The status updates from Unpaid to Part Paid or Paid automatically.
Other invoice actions
Section titled “Other invoice actions”- Download PDF - save a copy for your records or to hand to the customer.
- Print - opens the PDF in a new tab for printing.
- Email - sends the invoice to the customer’s email. The button is greyed out if there is no email on file.
- Bulk Settle - on the invoices list, use this to mark multiple invoices as paid at once. Useful at the end of the day when you are reconciling card payments.
For the full walkthrough, see Sales Invoices.
End of day
Section titled “End of day”Check outstanding items
Section titled “Check outstanding items”Before you leave, do a quick sweep:
- Dashboard > Needs Attention - anything new that crept in during the afternoon?
- Messages > Unread - any customer messages you have not replied to?
- Voice > Escalations (if applicable) - any unresolved escalations before the AI takes over for the night?
Prepare tomorrow’s schedule
Section titled “Prepare tomorrow’s schedule”Check the Scheduler for tomorrow’s date:
- Are all appointments confirmed?
- Are there any gaps that could take a walk-in?
- Do any jobs need parts that have not arrived? Cross-reference with the Kanban board’s “Awaiting Parts” filter.
Unbilled work
Section titled “Unbilled work”Check the Unbilled tab in Needs Attention. If there are completed jobs without invoices, get them generated before you leave. Money earned but not billed is money at risk of being forgotten.
Clock out
Section titled “Clock out”Use the header clock widget to check out. If break tracking is enabled and you forgot to log your lunch break, make a note so the manager can adjust the entry.
Your daily rhythm
Section titled “Your daily rhythm”Here is a quick reference for the typical front desk day:
Before 8:00 (5 minutes)
- Clock in.
- Check the Dashboard - stat cards, Needs Attention, overnight activity.

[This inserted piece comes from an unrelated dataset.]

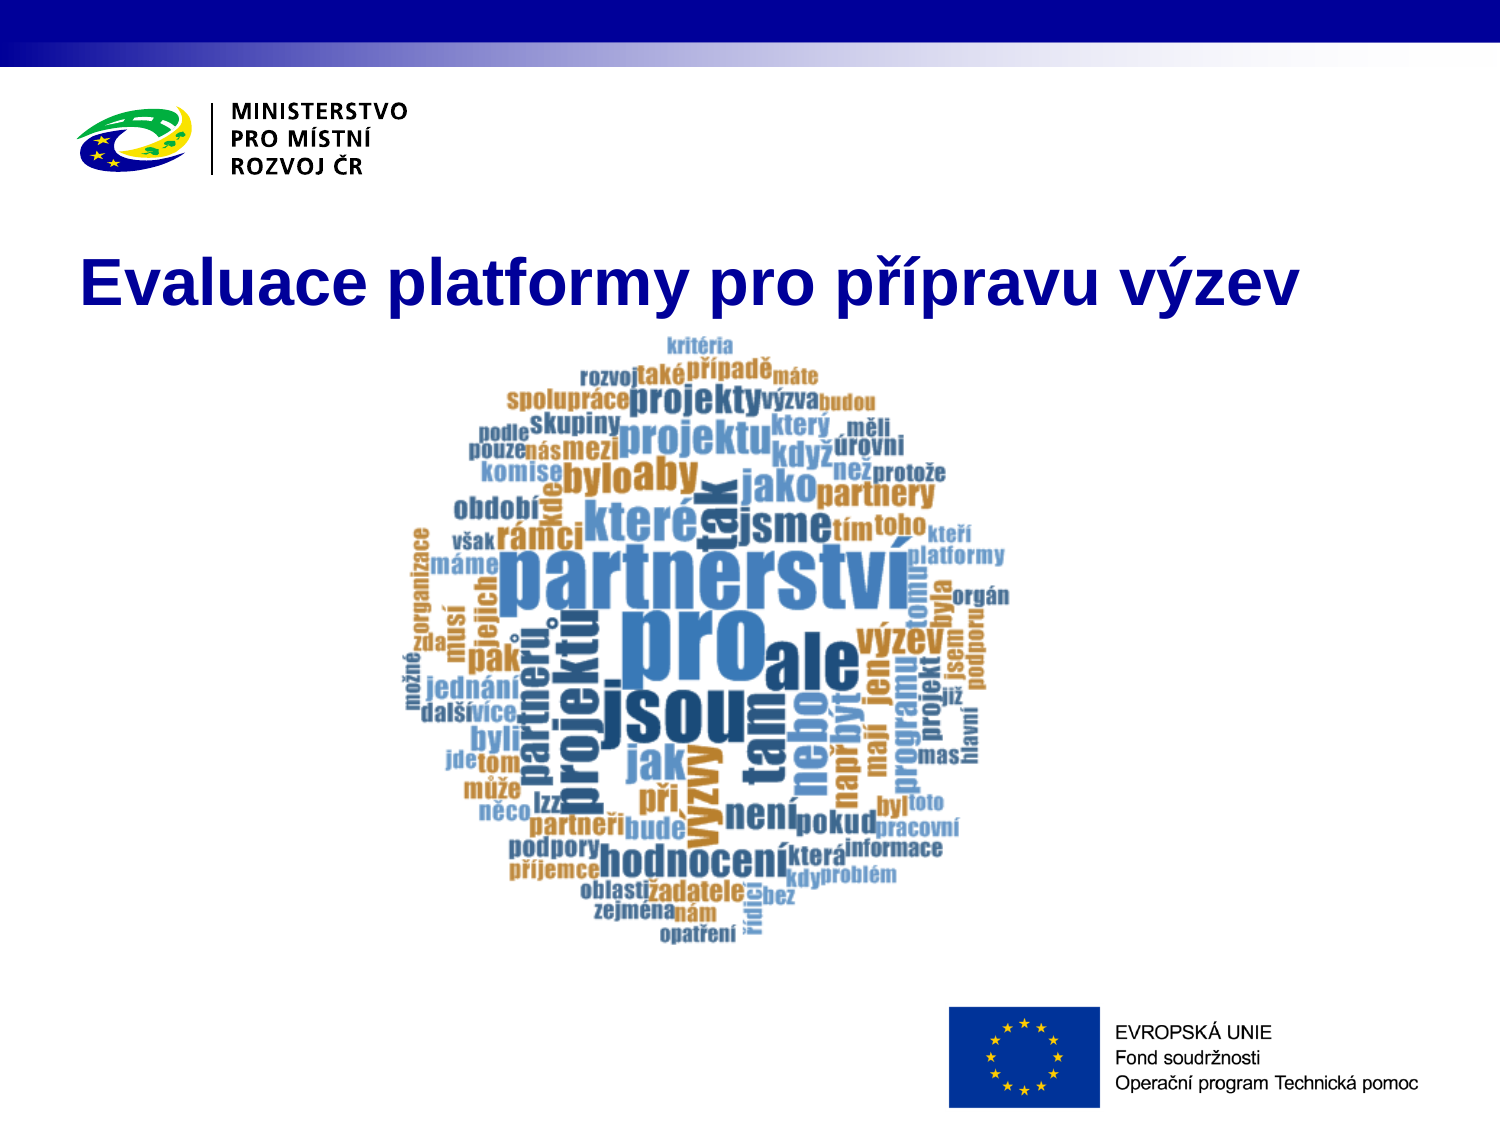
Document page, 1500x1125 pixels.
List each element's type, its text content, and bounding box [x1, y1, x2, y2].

title Evaluace platformy pro přípravu výzev [64, 231, 1425, 315]
picture [915, 973, 1452, 1125]
picture [123, 322, 1282, 959]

- Scan messages for anything urgent.
- Review the Scheduler for today’s bookings.
Morning 5. Greet customers dropping off vehicles. Create work orders and schedule appointments. 6. Handle incoming calls - book jobs, answer questions, take messages. 7. Follow up on outstanding quotes. Chase portal decisions where needed. 8. Monitor the messaging inbox throughout.
Midday 9. Check in with technicians on progress. Make sure the Kanban board reflects reality. 10. Send updates to customers waiting on news (“parts arrived”, “work is underway”).
Afternoon 11. Generate invoices for completed jobs. 12. Take payments as customers collect. 13. Book tomorrow’s walk-in enquiries.
Before closing 14. Sweep the Dashboard and messages one more time. 15. Check tomorrow’s schedule is solid. 16. Clear the Unbilled tab. 17. Clock out.
The key thing is that Torqueflow keeps everything in one place. You do not need a separate diary, a WhatsApp on your personal phone, sticky notes on the monitor, and a spreadsheet for invoices. It is all here - and when something needs your attention, Torqueflow tells you.